To make it through our year financially, we’ve got to take advantage of free and low-cost camping whenever we can. RV resorts typically charge $40-$70 dollars a night and offer full hookups, laundry facilities, and sometimes a pool. State parks are a little less. National forests are often $10 or $15, without hook-ups. Harvest Hosts (www.harvesthosts.com) gives you access to farms and wineries where you can park for free, and we’ve used that once with success. We haven’t tried truck stops or a Walmart yet, but those often offer free overnight parking. Rest stops are an option in the western states, but we’ve heard that east of the Mississippi, they don’t look kindly on overnight resters.
We use our trusty app AllStays to search for overnight options wherever we go.
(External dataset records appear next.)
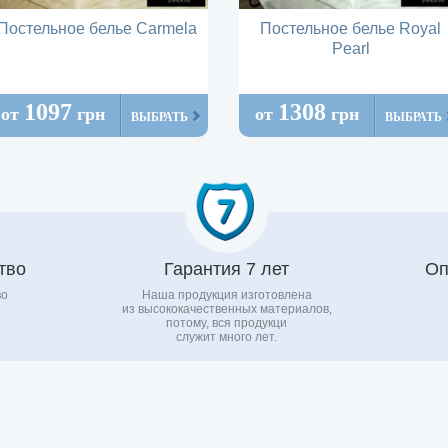
Постельное белье Carmela
Постельное белье Royal
Pearl
1097
1308
от
грн
от
грн
ВЫБРАТЬ
ВЫБРАТЬ
тво
Гарантия 7 лет
Оп
во
Наша продукция изготовлена
из высококачественных материалов,
потому, вся продукци
служит много лет.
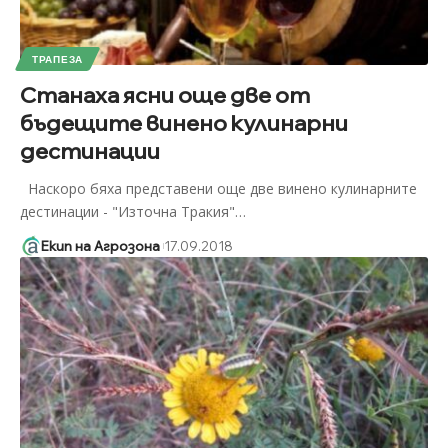
ТРАПЕЗА
Станаха ясни още две от
бъдещите винено кулинарни
дестинации
Наскоро бяха представени още две винено кулинарните
дестинации - "Източна Тракия"
…
Екип на Агрозона
17.09.2018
It points out places we would never find otherwise. Such as the Waylon Jennings RV Park in Littlefield, Texas (hometown of the country singer). You can stay there for up to four nights for free, and it includes water and electric hook-ups, as well as a dump station. Just west of Lubbock, it was a perfect evening stop for us after we left Santa Fe.
Its a funny little park in the small town, right on a main road and next to baseball fields and the largest horseshoe park I’ve ever seen: about 15 pits. The horseshoe field is named after Fannie Mae Whitfield, Waylon Jennings’ aunt. I wish I’d gotten a photo of the memorial poem engraved on a plaque. But it went something like:
Be it as she were,
She walked above the rest on earth.
Be it as she is,
She walks above the angels in heaven.
We got there just in time for an exciting thunderstorm. We hunkered down in Bessie, turned off the lights, and watched streaks light up the sky. Listened to thunderclaps and pounding rain.
The storm was still going on the next morning, so we just stayed put until it let up around noon. There were only two other rigs in the park, no host, and it was a perfect little respite for us from dramatic Texas weather. Thank you, Waylon and Littlefield for the free night!